Un vento leggero le scuote i capelli, mandando un ciuffo sugli occhi. Lei lo scosta delicatamente e continua a camminare.

"E quindi il tuo sogno è sposarti?" chiede Enrico.

"Il mio sogno è una famiglia, come formalizzarla poi uno lo vede lì per lì. Ma una famiglia solida, allegra, vera, che non si rompe alle prime difficoltà… una famiglia composta da un uomo e una donna che si rispettano davvero, che vogliono il bene dell'altro e non si arrendono… ma vedo che troppo spesso non è così. Oggi le coppie si rompono al primo problema, sembra che stiano insieme solo perché è di moda essere coppia, non perché ci credono davvero… Hai visto quanti matrimoni finiscono dopo pochissimo tempo?" Poi Anna si blocca. Certo che l'ha visto… È successo anche a lui. "Scusami, Enrico… non volevo dire…"

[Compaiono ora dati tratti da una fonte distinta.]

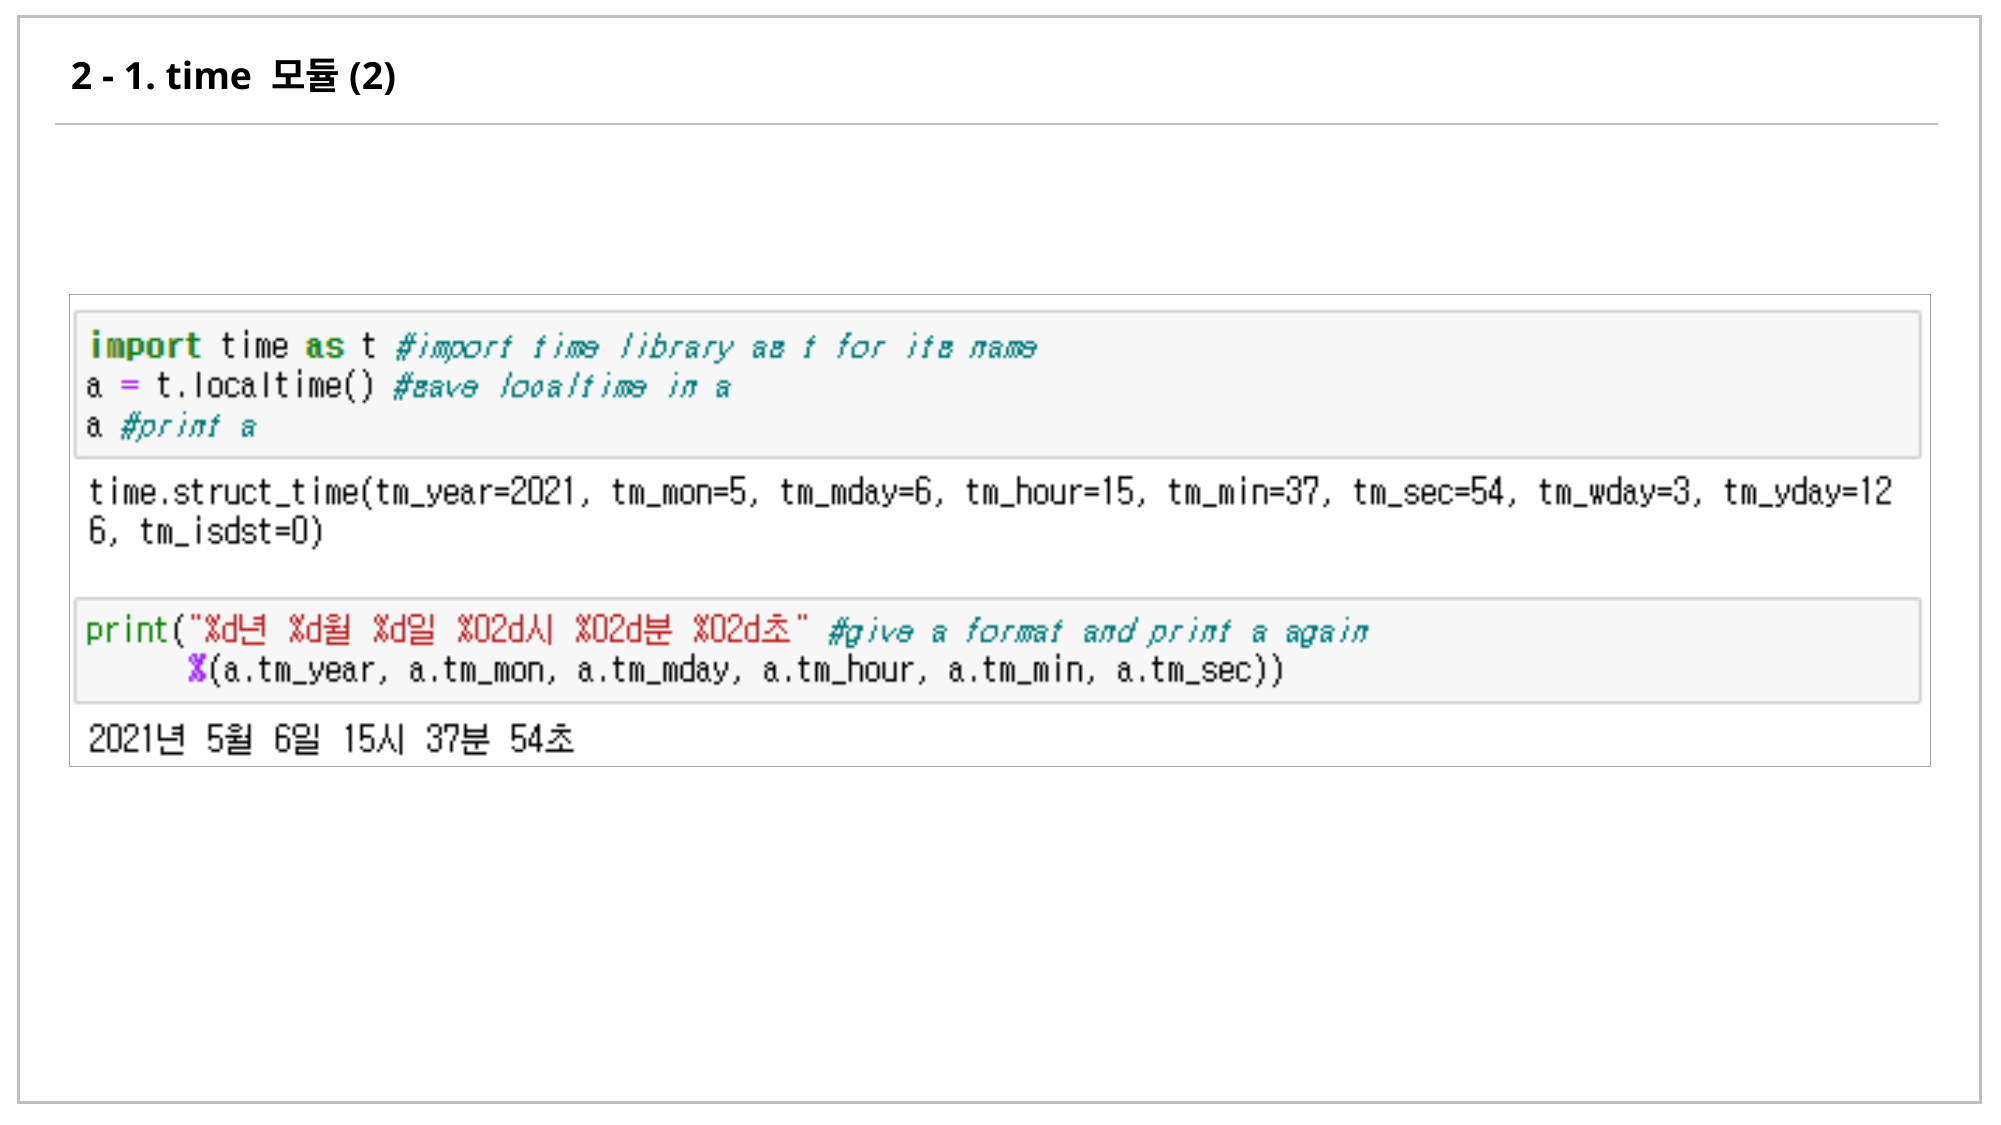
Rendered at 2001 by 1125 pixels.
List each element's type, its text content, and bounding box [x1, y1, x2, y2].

picture [69, 294, 1931, 767]
text_box 2 - 1. time 모듈(2) [55, 44, 412, 104]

Enrico sorride un po'"amaramente. "Non ti preoccupare… hai ragione… anch'io la penso come te. Solo che poi mi guardo intorno e vedo anche i miei amici, Flavio, Pietro, lo stesso Alex, nemmeno le loro storie vanno bene… La nostra società si modifica e alla fine uno si deve accontentare non di realizzare il suo sogno ma quello comune… che è meno bello e romantico… "i castelli in aria che si costruiscono con poca spesa sono costosi da demolire…""

Anna lo guarda. "Bella questa frase…"

E per un attimo Enrico si sente simile a Pietro, il "citazionista" che tante volte ha criticato perché usa le frasi altrui per farsi bello.

"Sì, grazie… non è mia, è di François Mauriac…" E un po'"se ne vergogna.

Continuano a camminare, dirigendosi verso il parcheggio. Ormai l'ora di pranzo è vicina e Ingrid inizia ad aver fame.

"Resti a mangiare con noi oggi? Dai… Facciamo un primo e poi ci sono formaggio e affettati e un po'"di radicchio fresco con l'aceto balsamico, se vuoi…" chiede Enrico.

Anna sorride. "Sì, dai, non ho nulla in frigo… mi salvi!"

Poco più tardi a casa d'Enrico. Anna è in cucina che sta mettendo piatti e stoviglie in lavastoviglie. Enrico sta finendo di sparecchiare mentre Ingrid si è addormentata sul divano. Squilla il telefono. Enrico va a rispondere.